▸ **Records to use**:
+++++

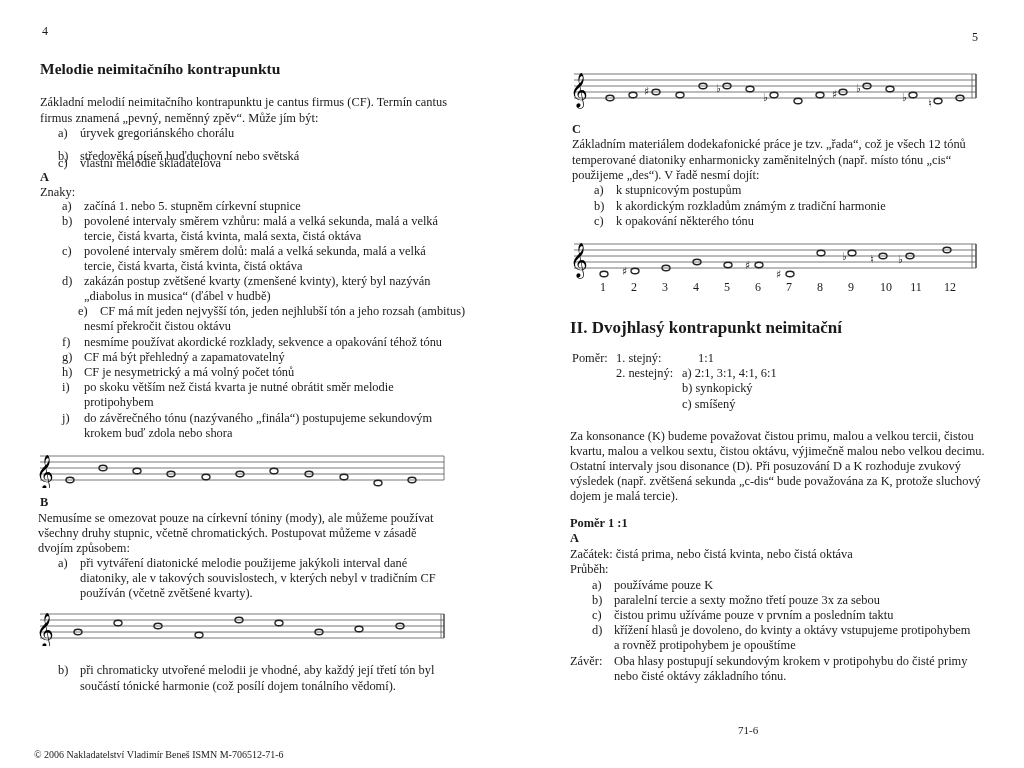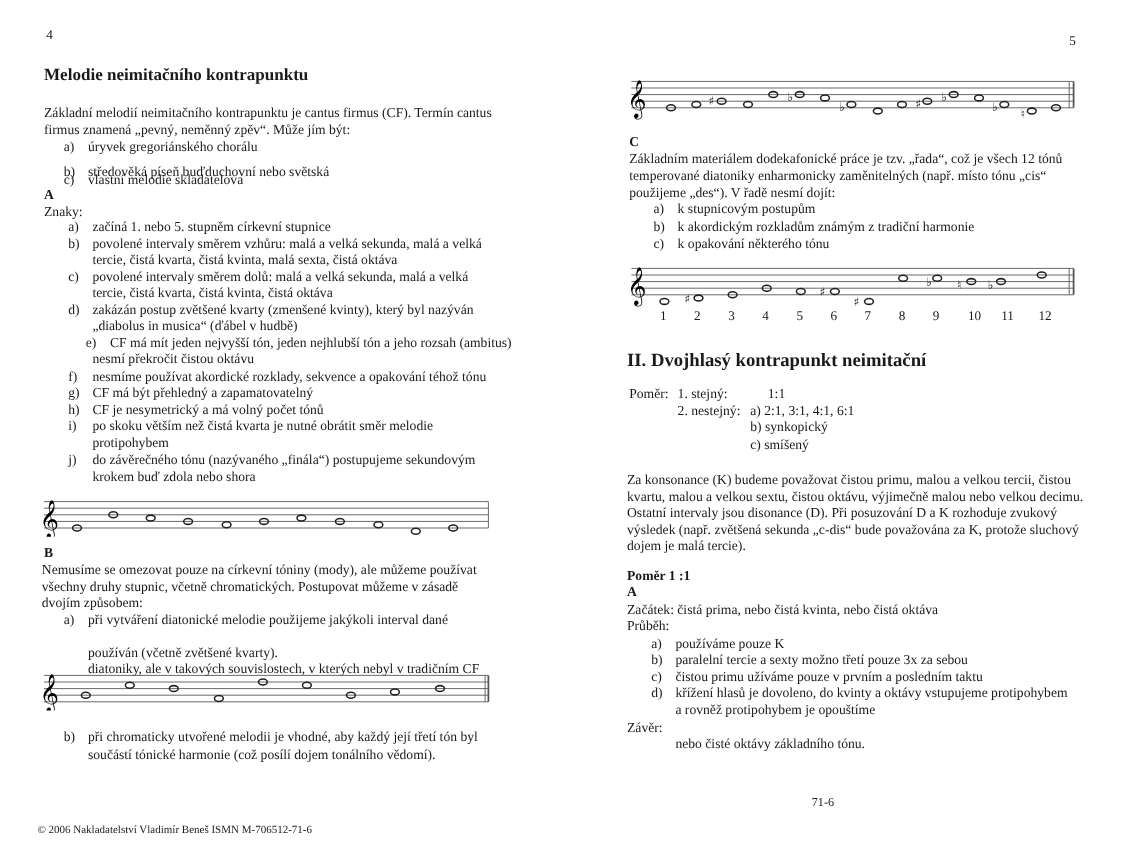--- a/index.html
+++ b/index.html
@@ -84,7 +84,7 @@
   <div class="t" style="left:38px;top:525px;">všechny druhy stupnic, včetně chromatických. Postupovat můžeme v zásadě</div>
   <div class="t" style="left:38px;top:540px;">dvojím způsobem:</div>
   <div class="li" style="left:58px;top:555px;"><span class="m">a)</span><span class="txt">při vytváření diatonické melodie použijeme jakýkoli interval dané</span></div>
-  <div class="li" style="left:80px;top:570px;margin-top:30px;">diatoniky, ale v takových souvislostech, v kterých nebyl v tradičním CF</div>
+  <div class="li" style="left:80px;top:570px;">diatoniky, ale v takových souvislostech, v kterých nebyl v tradičním CF</div>
   <div class="li" style="left:80px;top:585px;">používán (včetně zvětšené kvarty).</div>
 
   <svg class="staff" style="left:34px;top:606px;" width="416" height="40">

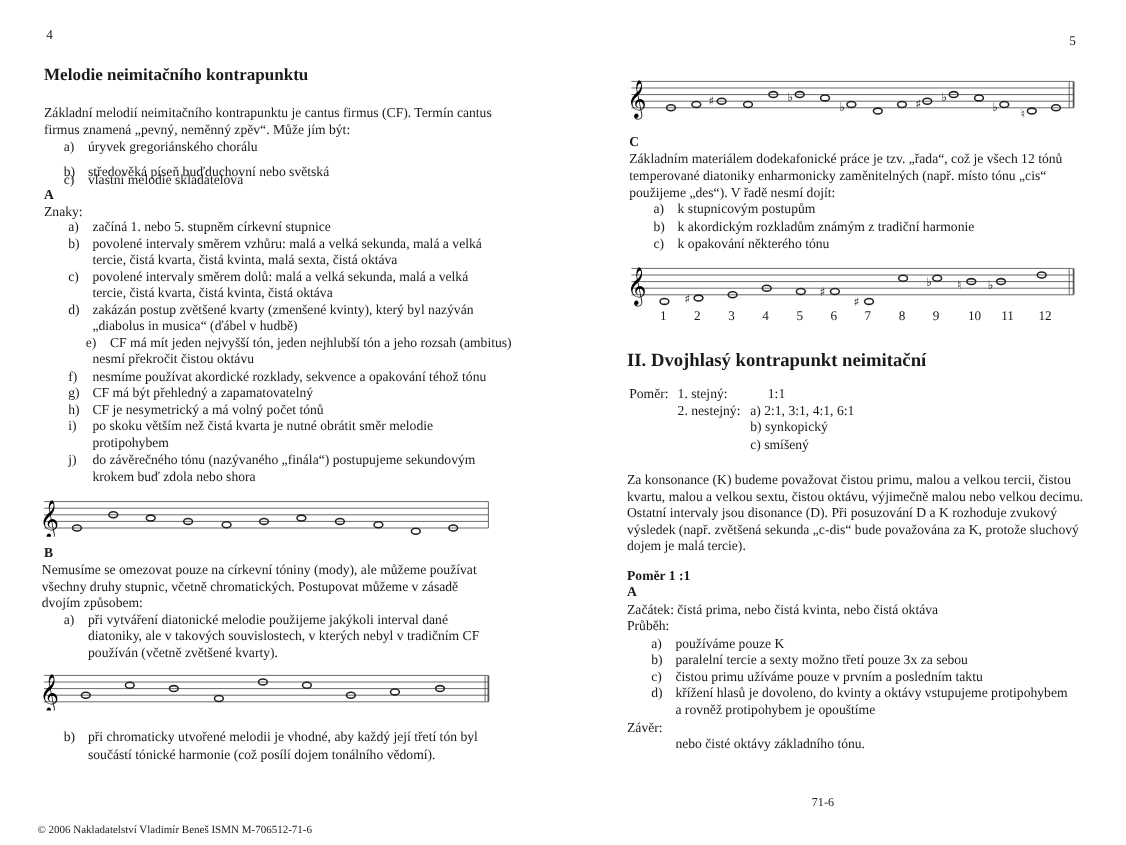--- a/index.html
+++ b/index.html
@@ -246,6 +246,7 @@
   <div class="li" style="left:102px;top:637px;">a rovněž protipohybem je opouštíme</div>
 
   <div class="t" style="left:58px;top:653px;">Závěr:</div>
+  <div class="t" style="left:102px;top:653px;">Oba hlasy postupují sekundovým krokem v protipohybu do čisté primy</div>
   <div class="t" style="left:102px;top:668px;">nebo čisté oktávy základního tónu.</div>
 
   <div class="foot" style="left:226px;top:724px;font-size:11px;">71-6</div>

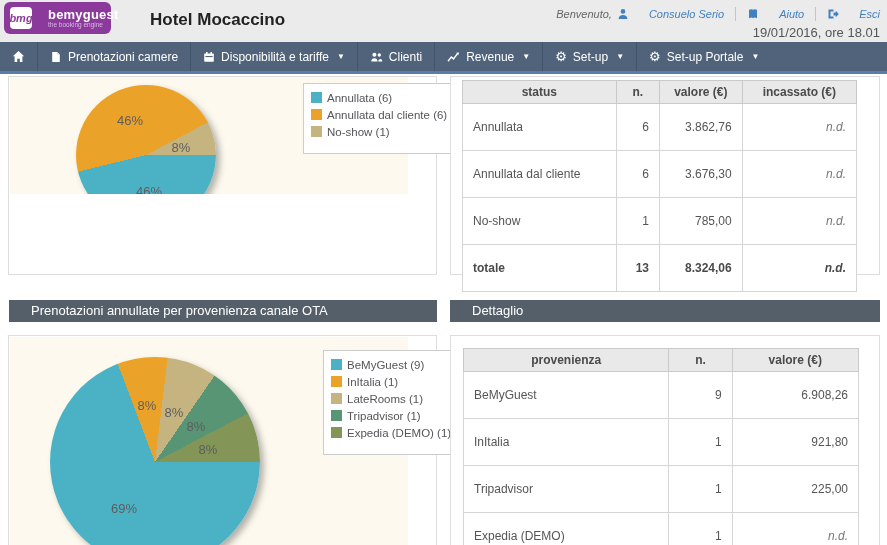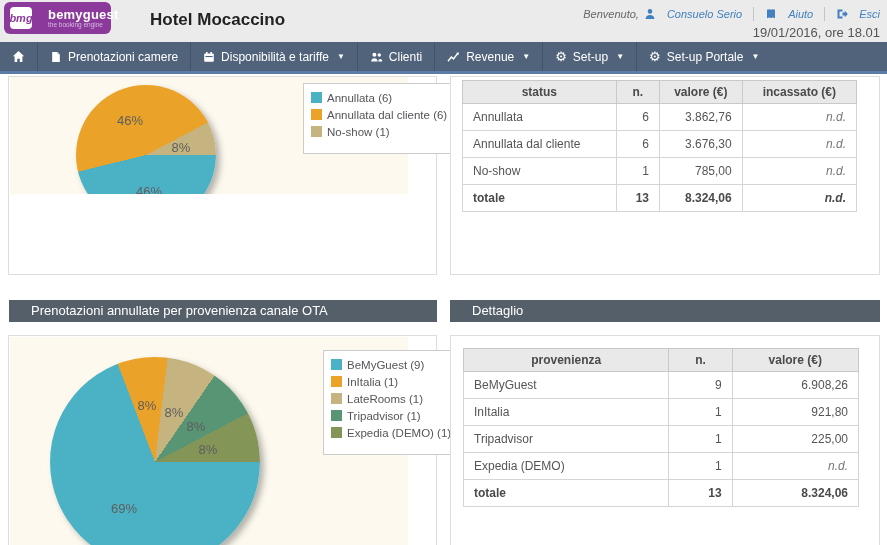--- a/index.html
+++ b/index.html
@@ -21,7 +21,7 @@
   .top-right { position:absolute; right:7px; top:7px; text-align:right; }
   .tr-line1 { display:flex; align-items:center; justify-content:flex-end; gap:5px;
               font-size:11px; color:#666;font-style:italic; }
-  .blue-link { color:#4181c0; display:flex; align-items:center; gap:11px; cursor:pointer; }
+  .blue-link { color:#4181c0; display:flex; align-items:center; gap:20px; cursor:pointer; }
   .sep { width:1px; height:14px; background:#c5c5c5; margin:0 6px; }
   .tr-line2 { font-size:13px; color:#555; margin-top:4px; }
   .icn { display:inline-block; flex:none; }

+++++

Pictures are to be left out. Otherwise, copy the material above exactly.

▸ **The completed task**:
--- a/index.html
+++ b/index.html
@@ -84,7 +84,7 @@
   <div class="t" style="left:38px;top:525px;">všechny druhy stupnic, včetně chromatických. Postupovat můžeme v zásadě</div>
   <div class="t" style="left:38px;top:540px;">dvojím způsobem:</div>
   <div class="li" style="left:58px;top:555px;"><span class="m">a)</span><span class="txt">při vytváření diatonické melodie použijeme jakýkoli interval dané</span></div>
-  <div class="li" style="left:80px;top:570px;margin-top:30px;">diatoniky, ale v takových souvislostech, v kterých nebyl v tradičním CF</div>
+  <div class="li" style="left:80px;top:570px;">diatoniky, ale v takových souvislostech, v kterých nebyl v tradičním CF</div>
   <div class="li" style="left:80px;top:585px;">používán (včetně zvětšené kvarty).</div>
 
   <svg class="staff" style="left:34px;top:606px;" width="416" height="40">

--- a/index.html
+++ b/index.html
@@ -246,6 +246,7 @@
   <div class="li" style="left:102px;top:637px;">a rovněž protipohybem je opouštíme</div>
 
   <div class="t" style="left:58px;top:653px;">Závěr:</div>
+  <div class="t" style="left:102px;top:653px;">Oba hlasy postupují sekundovým krokem v protipohybu do čisté primy</div>
   <div class="t" style="left:102px;top:668px;">nebo čisté oktávy základního tónu.</div>
 
   <div class="foot" style="left:226px;top:724px;font-size:11px;">71-6</div>

--- a/index.html
+++ b/index.html
@@ -21,7 +21,7 @@
   .top-right { position:absolute; right:7px; top:7px; text-align:right; }
   .tr-line1 { display:flex; align-items:center; justify-content:flex-end; gap:5px;
               font-size:11px; color:#666;font-style:italic; }
-  .blue-link { color:#4181c0; display:flex; align-items:center; gap:11px; cursor:pointer; }
+  .blue-link { color:#4181c0; display:flex; align-items:center; gap:20px; cursor:pointer; }
   .sep { width:1px; height:14px; background:#c5c5c5; margin:0 6px; }
   .tr-line2 { font-size:13px; color:#555; margin-top:4px; }
   .icn { display:inline-block; flex:none; }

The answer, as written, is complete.